Nosema disease is receiving considerable attention, because it is now being seen as possibly associated with honey bee Colony Collapse Disorder. As researchers began their study of all known honey bee pathogens in their search for possible causes of the large-scale die-off of honey bee colonies that started in 2006, they discovered that a new strain of Nosema disease was present In the United States. The new strain, known as Nosema ceranae, is thought to have originated with the Asian honey bee. Our honey bees, of European origin, have carried another strain of this bee disease, Nosema apis. This microorganism, which has been reclassified several times and is very similar to a fungus, causes dysentery in honey bees. Now, surprisingly, the original strain has been largely replaced by the new strain. Nosema apis has easily identified symptoms, mainly waste streaking on the hive; Nosema ceranae shows no symptoms. Nosema apis is normally a winter time disease; Nosema ceranae affects bees throughout the year. While Nosema apis was rarely considered a serious condition, Nosema ceranae seems to be much more lethal. Honey bees affected by Nosema ceranae have a shortened lifespan. For honey producers, this results in a lesser number of foragers and reduced honey harvests. The new strain is being reported to exist along with certain viruses in collapsing honey bee colonies. Both strains can be controlled by Fumagillin, our only available treatment.
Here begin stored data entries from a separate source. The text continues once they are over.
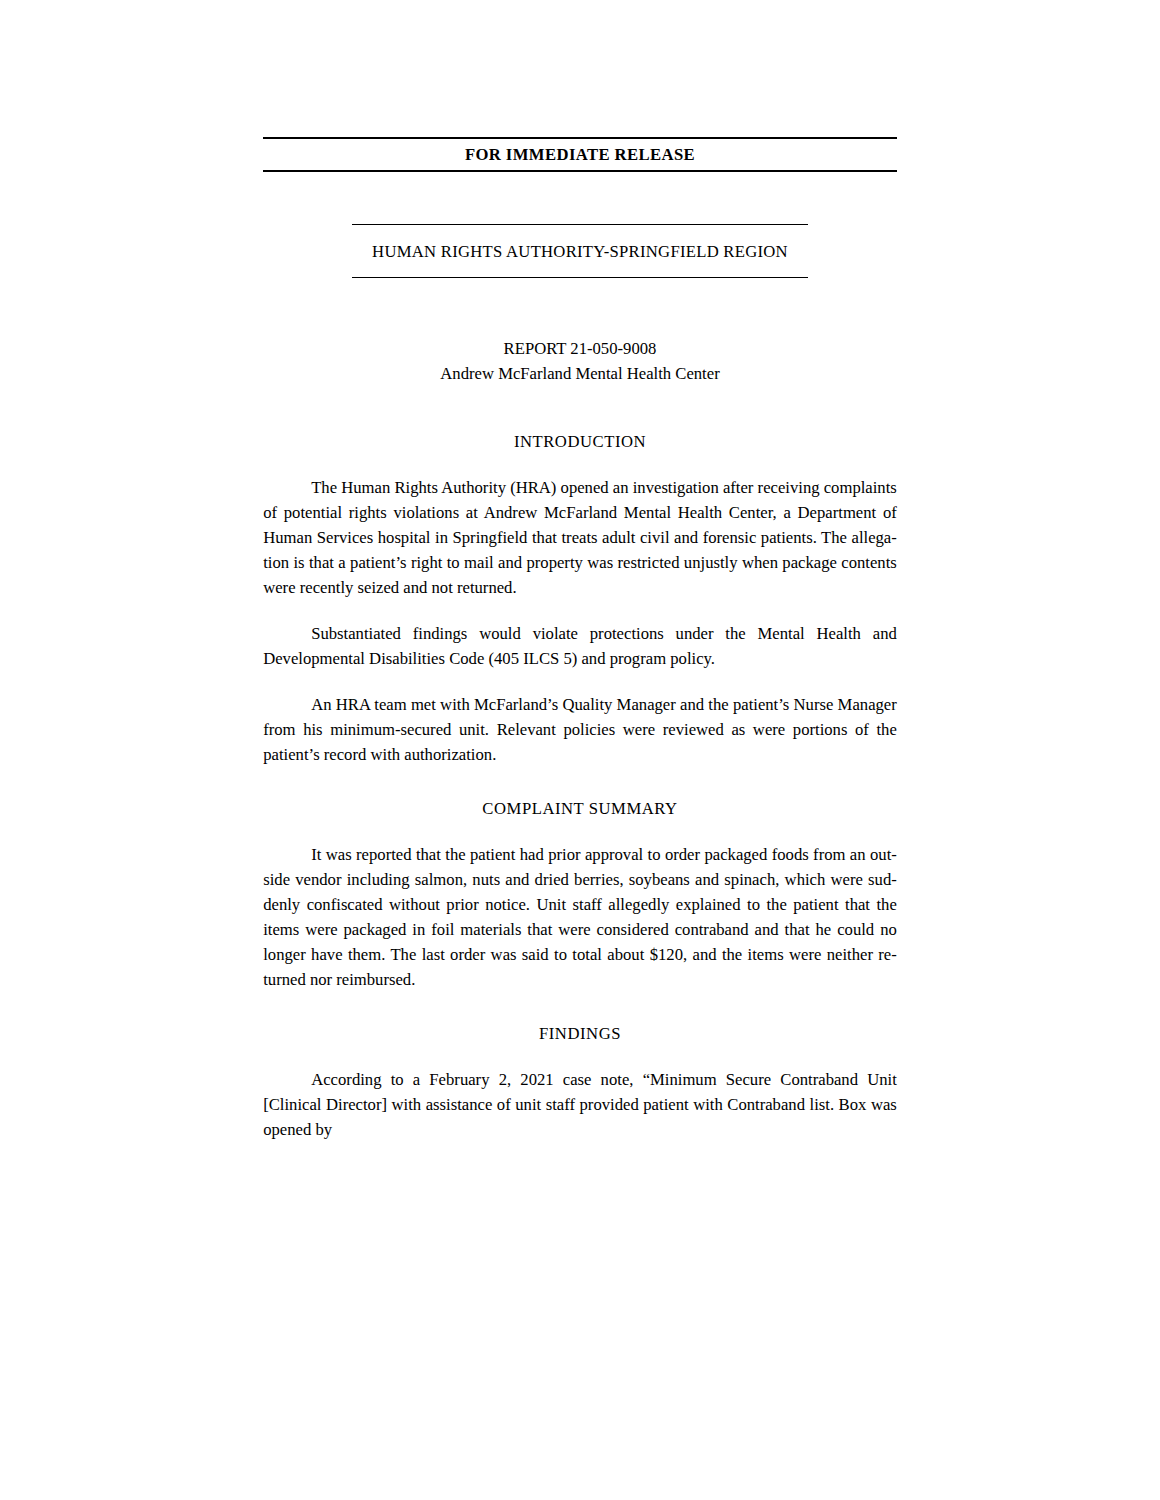FOR IMMEDIATE RELEASE
HUMAN RIGHTS AUTHORITY-SPRINGFIELD REGION
REPORT 21-050-9008
Andrew McFarland Mental Health Center
INTRODUCTION
The Human Rights Authority (HRA) opened an investigation after receiving complaints of potential rights violations at Andrew McFarland Mental Health Center, a Department of Human Services hospital in Springfield that treats adult civil and forensic patients. The allegation is that a patient’s right to mail and property was restricted unjustly when package contents were recently seized and not returned.
Substantiated findings would violate protections under the Mental Health and Developmental Disabilities Code (405 ILCS 5) and program policy.
An HRA team met with McFarland’s Quality Manager and the patient’s Nurse Manager from his minimum-secured unit. Relevant policies were reviewed as were portions of the patient’s record with authorization.
COMPLAINT SUMMARY
It was reported that the patient had prior approval to order packaged foods from an outside vendor including salmon, nuts and dried berries, soybeans and spinach, which were suddenly confiscated without prior notice. Unit staff allegedly explained to the patient that the items were packaged in foil materials that were considered contraband and that he could no longer have them. The last order was said to total about $120, and the items were neither returned nor reimbursed.
FINDINGS
According to a February 2, 2021 case note, “Minimum Secure Contraband Unit [Clinical Director] with assistance of unit staff provided patient with Contraband list. Box was opened by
Researchers at The University of Tennessee are among those studying Nosema disease. At the recent Tennessee Beekeepers Association’s annual conference, Dr. John Skinner and entomology graduate students Michael Wilson and Paul Rhoades demonstrated how to remove the honey bee mid-gut and examine the contents for Nosema spores. Like American foulbrood and chalkbrood, Nosema is a spore-forming pathogen. Nosema exists in both vegetative and spore-producing states. Microscopic analysis of infected honey bees often reveals millions of reproductive Nosema spores. In the photo Paul removes the mid-gut of a honey bee. Beekeeper Shirley Murphy observes in the background.
--Richard

Thursday, October 14, 2010

Chemicals in the Environment

The world that you and me and the honey bees live in is being sprayed, coated, and drenched with chemicals. Agricultural fields, lawns, and golf courses are treated with chemical fertilizers, herbicides, and pesticides to produce larger crops, and greener, weed-free grass. The visible effects of this level of chemical use can be measured in more food crop yield per acre of farmland, less fuel consumed tilling the soil, crops available for conversion into alcohol for fuel, and greener lawns and golf courses. Some of the less visible effects of today’s chemical use include weeds becoming resistant to herbicides; pests becoming resistant to insecticides, miticides, and other pesticides; water quality affected by chemical run-offs; soil damaged by persistent chemicals; increased monoculture farming; the loss of pollinator forage and habitat; and the compromising of honey bee immune systems.

While the recent report of one scientific study of honey bee health pointed to a lethal combination of Nosema disease and Invertebrate Iridescent Virus, beekeepers who have been following the CCD investigation are asking questions about the findings. Particularly troubling to some is the lack of mention of certain insecticides that have been suspected of damaging the honey bees’ immune systems. Many beekeepers in Europe and North America feel that the neonicotinoids, like Imidacloprid, have not been proven to be safe for honey bees. To add to the lack of trust among beekeepers, some are questioning the conflict of interest between researchers and chemical companies. For example, see http://money.cnn.com/2010/10/08/news/honey_bees_ny_times.fortune/index.htm. Regardless, any scientific investigation must be able to stand up to scrutiny. Confidence in tests is built by repeating the tests and increasing the number of samples taken. The association between Nosema disease and IIV Virus in collapsing honey bee colonies needs further study. The connection between sub-lethal exposure levels of Imidacloprid and honey bees’ immune systems certainly needs independent study. Today’s photo: An aerial applicator sprays insecticides to kill soybean loopers. Insecticides and fungicides are questioned as having weakened honey bees.